This blog has been waiting to be written for a long ass time. This is very hard for me to do, but I've done it before. I need to come clean about something because I just can't keep this in anymore. I know that I risk losing a lot of friends doing this, but I really hope that's not the case since I really truly consider every single one of you friends. Here goes...
I am not Hailey... There have been rumors going around this site for a while now that I'm actually a guy named Eric and in fact, those rumors are true. Now, I had reasons for doing what I did. I didn't do it just to blatantly lie. If you don't care for reasons and simply hate me, well... I'm really sorry.
6-7 years ago, I started joining social networking sites. My first being Habbo Hotel (this crappy social networking site for teens) and I joined as a girl. I didn't really expect it to blow out of proportion the way it did. I simply wanted to create a girl avatar since I was always girls in anything I played.

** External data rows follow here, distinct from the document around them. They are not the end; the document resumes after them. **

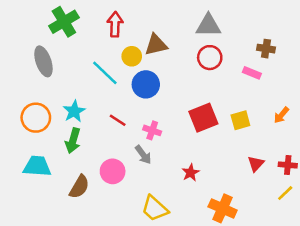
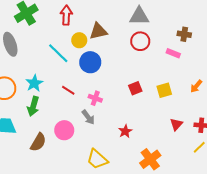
red square: (203, 118) -> (135, 88), size x0.6
orange cross: (223, 208) -> (150, 159), turned 30

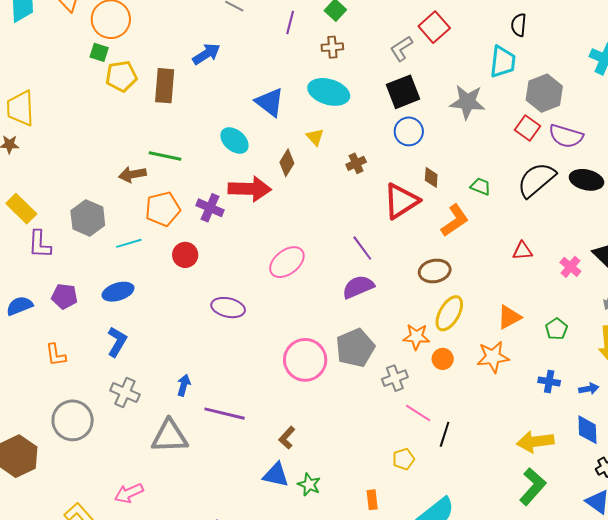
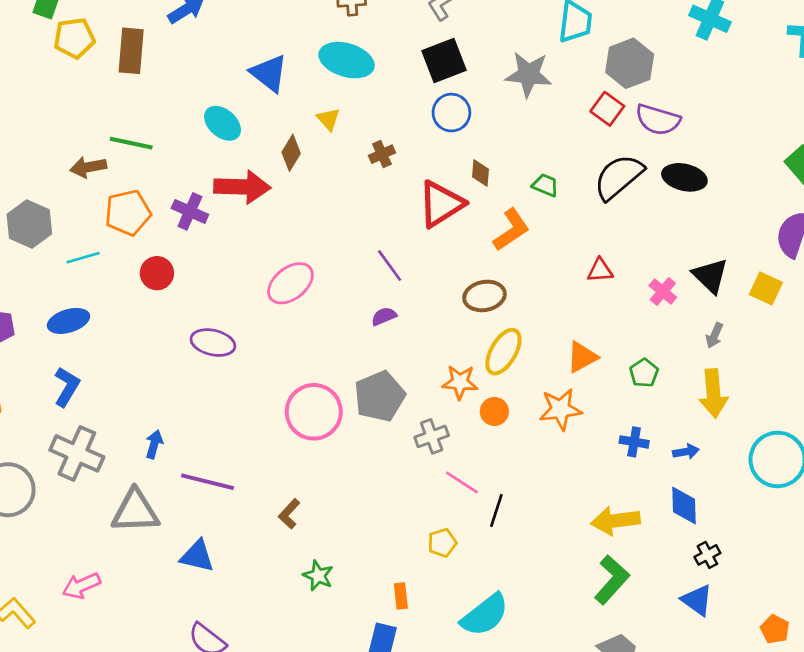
purple semicircle: (358, 287) -> (384, 316), size x0.6
gray cross: (125, 393) -> (77, 453), size x1.4
blue triangle: (276, 475) -> (197, 556), moved

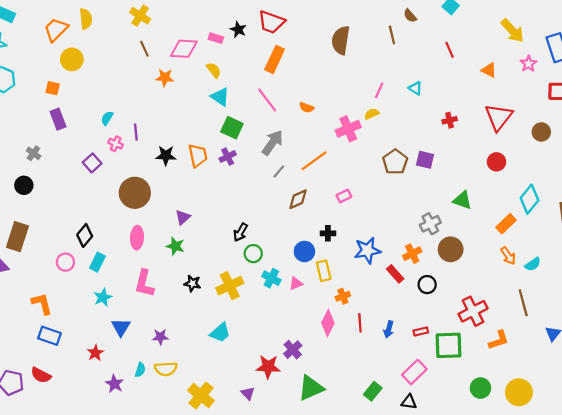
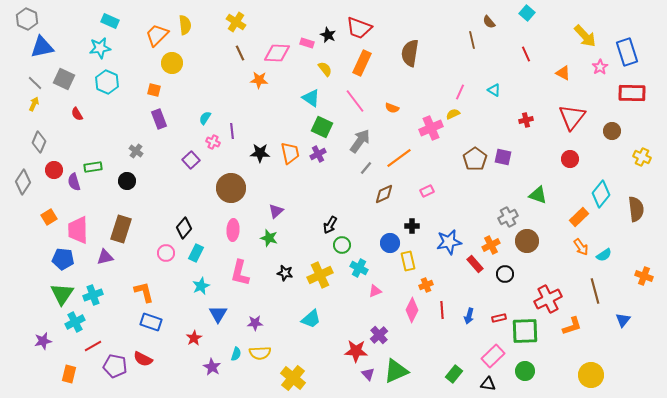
brown semicircle: (341, 40) -> (410, 53), moved
yellow semicircle: (214, 70) -> (325, 69), moved
pink triangle: (296, 283) -> (375, 291), moved
green circle: (480, 388) -> (525, 371), moved
purple triangle: (248, 393) -> (368, 374), moved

I wanted to be a girl since I believed that I could attract more people and become more popular if I were of the opposite gender. My life up until that point had been hell and I really didn't want to be a boy. As time went by, I started joining more and more websites under my false identification. What didn't help is the fact that I actually ended up getting tons of friends as Hailey. That made me believe that it was because I wasn't me. Obviously, Hailey had all my personality traits and every single fact that I've mentioned are true but she was pretty and I've always thought of myself as a person that's terrible to look at. Then, I started using my cousin's pictures (with her permission) and made my fake identification go even further. This facade was taking over my life.
I apologize to anyone I've hurt, and if you want to talk more about it with me, please don't hesitate to PM me or even just post here. My intentions of doing this is not to lose any friends, but to simply come out and be myself.